Sustainable Investment Approaches:

  1. Exclusions:

    • Investors avoid investments with significant negative impacts on sustainable development.
    • Exclusion criteria may involve avoiding companies or countries that violate accepted norms.
  2. ESG Integration:

    • ESG criteria play a central role in investment decisions.
    • Applied in both company and country valuations to achieve a high level of sustainability.
  3. Impact and Thematic Focus:

    • Selecting investments with a positive social and/or environmental impact.
    • Aligned with specific issues like climate protection or social well-being.

Sustainable Investment Options:

Investors have various options:

  • Individual Stocks/Bonds: Using any of the three approaches.
  • Funds and ETFs: With sustainable investment policies or focusing on specific sustainability topics.
  • Impact Investing: Direct investments in private companies with significant positive impacts.
  • Private Equity Impact Funds: Holding shares in a portfolio of private companies covering key sectors.

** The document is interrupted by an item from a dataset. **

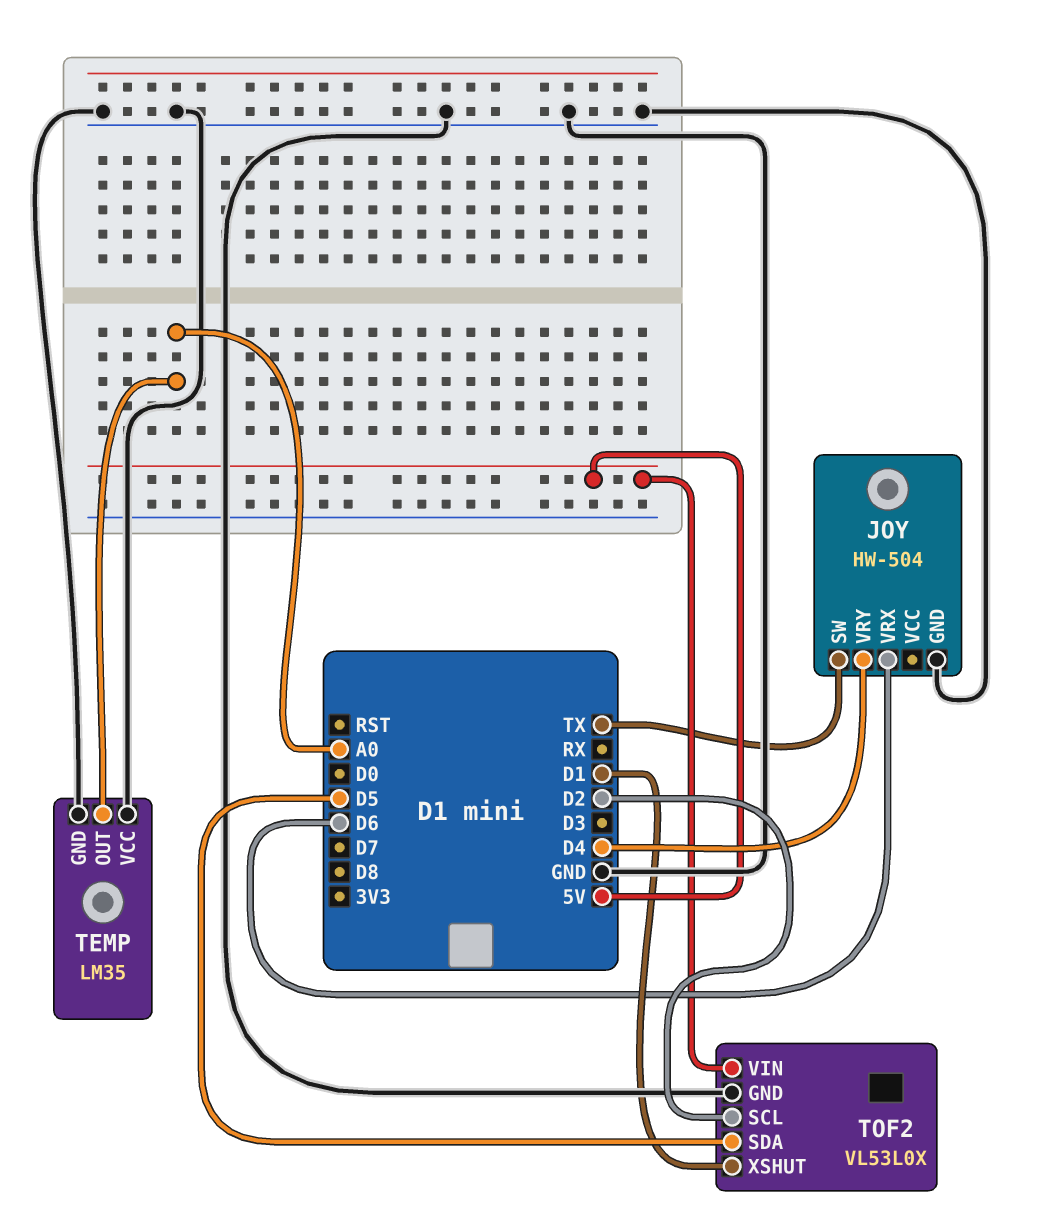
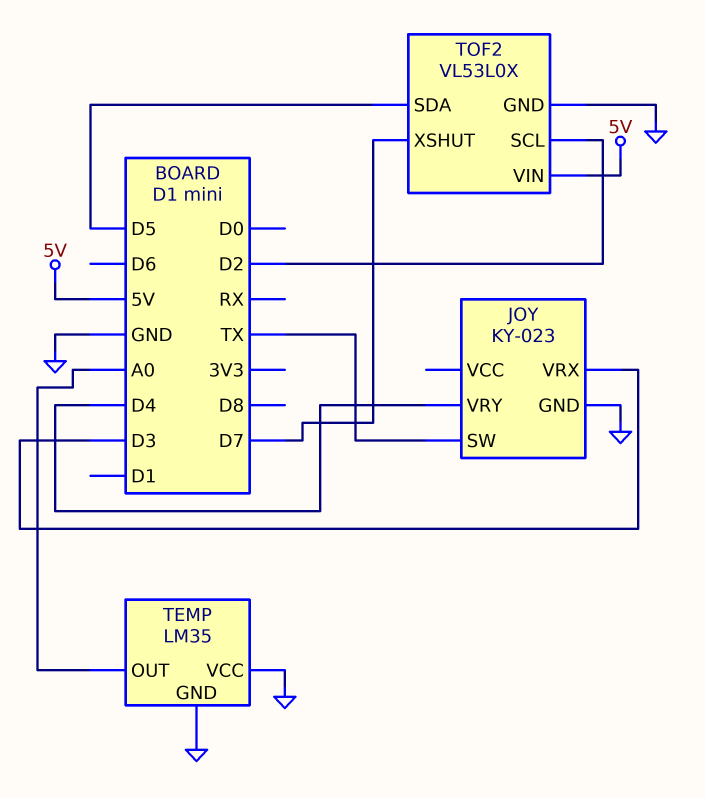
JOY: HW-504 -> KY-023
JOY pin VRX: D6 -> D3
TOF2 pin XSHUT: D1 -> D7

Performance of Sustainable Investments:

Contrary to skeptics' claims, studies from reputable institutions, including the University of Oxford, Arabesque, BMO Global Asset Management, MSCI, and NYU Stern School of Business, show that sustainable investments generally yield returns at least as good as traditional investments. This challenges the notion that sustainable investing requires sacrificing returns.

In conclusion, sustainable investing provides not only financial benefits but also the opportunity to make a positive impact on people and the environment. Whether through exclusion, ESG integration, or thematic focus, investors have diverse avenues to align their investments with their values and contribute to a sustainable future.